◆ **Tasks and exercises**
1. According to the article on farm payment limits, above what adjusted gross income would the Bush administration proposal cut producers off from payments?
2. Resume the article on farm payment limits after its last sentence and carry it forward.

◆ **Text under study**
Farms.com, Canada 07-24-07 Reformers Demand Tightened Cap

Farms.com, Canada
07-24-07
Reformers Demand Tightened Cap
OMAHA (DTN) -- Advocates for tighter payment limits on commodity programs
continued lashing out Monday at the farm bill passed by the House Agriculture
Committee.
Simply put, an eligibility cap of $1 million adjusted gross income and a potential
$20,000 increase in direct payments just don't add up to meaningful reform,
reform advocates said.
"In many respects, this bill moving through is going to be providing more of the
same," said Ken Cook, president of Environmental Working Group.
Cook criticized farm organizations and lawmakers for attempting to sell the
measure as reform because the bill would allegedly eliminate all millionaires from
farm payments.
Roger McEowen, an agricultural law professor at Iowa State University, said
the House bill is using the right language to move to a "good, hard cap" by tying
payments to individual attribution of recipients and eliminating the three-entity
rule.
The problem, McEowen said, is that a USDA regulation from 2003 allows a
farmer to divide income from a tax return to separate the farmer's adjusted gross
income from the spouse's AGI. That allows multi-millionaires, in effect, to split
income to receive farm payments.
The bill would eliminate producers from farm programs who have an adjusted
gross income above $500,000 unless 67 percent or more of their income comes
from agriculture or ag-related investments. The cut off for all payments is
supposed to happen at $1 million, if the bill does as advertised.
Cook said he backs the Bush administration proposal, which would cut off
producers from payments who have an AGI above $200,000.
Each of these proposals, however, also allows farmers to average their incomes
over three years to continue receiving payments.

◆ **Excerpted data**
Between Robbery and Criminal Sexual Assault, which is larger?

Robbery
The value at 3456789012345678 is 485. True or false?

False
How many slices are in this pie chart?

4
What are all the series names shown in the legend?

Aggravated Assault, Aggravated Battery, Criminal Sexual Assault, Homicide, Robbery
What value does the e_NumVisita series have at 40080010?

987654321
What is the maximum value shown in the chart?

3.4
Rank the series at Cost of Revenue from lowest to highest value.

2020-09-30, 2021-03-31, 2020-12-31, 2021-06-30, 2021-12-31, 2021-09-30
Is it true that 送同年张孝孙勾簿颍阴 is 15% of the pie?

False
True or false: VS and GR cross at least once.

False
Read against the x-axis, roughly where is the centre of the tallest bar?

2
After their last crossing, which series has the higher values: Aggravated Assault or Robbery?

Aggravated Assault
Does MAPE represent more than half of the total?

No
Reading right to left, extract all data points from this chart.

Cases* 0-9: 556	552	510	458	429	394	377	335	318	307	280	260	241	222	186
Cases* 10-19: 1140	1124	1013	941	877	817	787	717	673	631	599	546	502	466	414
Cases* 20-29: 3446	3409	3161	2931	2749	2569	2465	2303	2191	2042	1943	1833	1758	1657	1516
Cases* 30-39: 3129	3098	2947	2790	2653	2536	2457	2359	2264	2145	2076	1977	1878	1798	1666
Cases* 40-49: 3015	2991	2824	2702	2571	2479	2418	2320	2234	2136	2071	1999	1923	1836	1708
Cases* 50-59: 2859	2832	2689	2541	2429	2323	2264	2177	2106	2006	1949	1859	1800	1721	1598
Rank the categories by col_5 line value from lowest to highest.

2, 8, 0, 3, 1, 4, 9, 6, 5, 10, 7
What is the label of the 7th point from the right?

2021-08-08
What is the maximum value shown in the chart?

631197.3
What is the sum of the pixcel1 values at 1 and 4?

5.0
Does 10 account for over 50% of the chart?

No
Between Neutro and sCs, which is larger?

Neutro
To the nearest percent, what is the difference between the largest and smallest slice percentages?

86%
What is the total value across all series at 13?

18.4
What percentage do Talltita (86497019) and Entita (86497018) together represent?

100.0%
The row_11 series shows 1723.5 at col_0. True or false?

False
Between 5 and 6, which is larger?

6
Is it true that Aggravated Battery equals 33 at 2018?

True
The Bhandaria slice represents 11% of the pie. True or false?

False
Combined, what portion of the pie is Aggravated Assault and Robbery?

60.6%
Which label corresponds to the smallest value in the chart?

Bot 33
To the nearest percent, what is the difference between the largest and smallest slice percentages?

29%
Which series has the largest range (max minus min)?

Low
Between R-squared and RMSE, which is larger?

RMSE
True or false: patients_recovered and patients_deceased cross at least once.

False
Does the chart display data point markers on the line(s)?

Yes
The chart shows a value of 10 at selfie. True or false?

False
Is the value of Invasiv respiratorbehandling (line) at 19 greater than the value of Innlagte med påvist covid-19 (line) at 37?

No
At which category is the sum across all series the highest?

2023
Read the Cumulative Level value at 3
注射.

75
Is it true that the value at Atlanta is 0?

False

◆ **Answers to this exercise**
1. $200,000

2.
IRS data on high-income farmers shows that in 2004 there were 15,525 tax
returns with Schedule F income that had an AGI between $500,000 and $1
million. There were 9,831 tax returns with farm income and an AGI above $1
million. Using the Bush administration proposal, there were 84,932 such tax
returns with an AGI above $200,000.
Chuck Hassebrook, executive director of the Center for Rural Affairs, said he
wants House Speaker Nancy Pelosi, D-Calif., to slow down and analyze the
Agriculture Committee's work instead of allowing the bill to get a floor debate
later this week.
The change in direct payments, Hassebrook said, allows a large farmer to
increase the cap in direct payments from $40,000 to $60,000, or potentially as
high as $120,000 with a husband and wife both involved in farming. That just
gives more money to larger producers to outbid smaller farmers for rental land,
he said.
"Rural people want farm programs that support family farming," Hassebrook said.
Hassebrook said he backs a farm-payment proposal currently in the U.S. Senate
that would establish a hard cap of $275,000 per year in payments.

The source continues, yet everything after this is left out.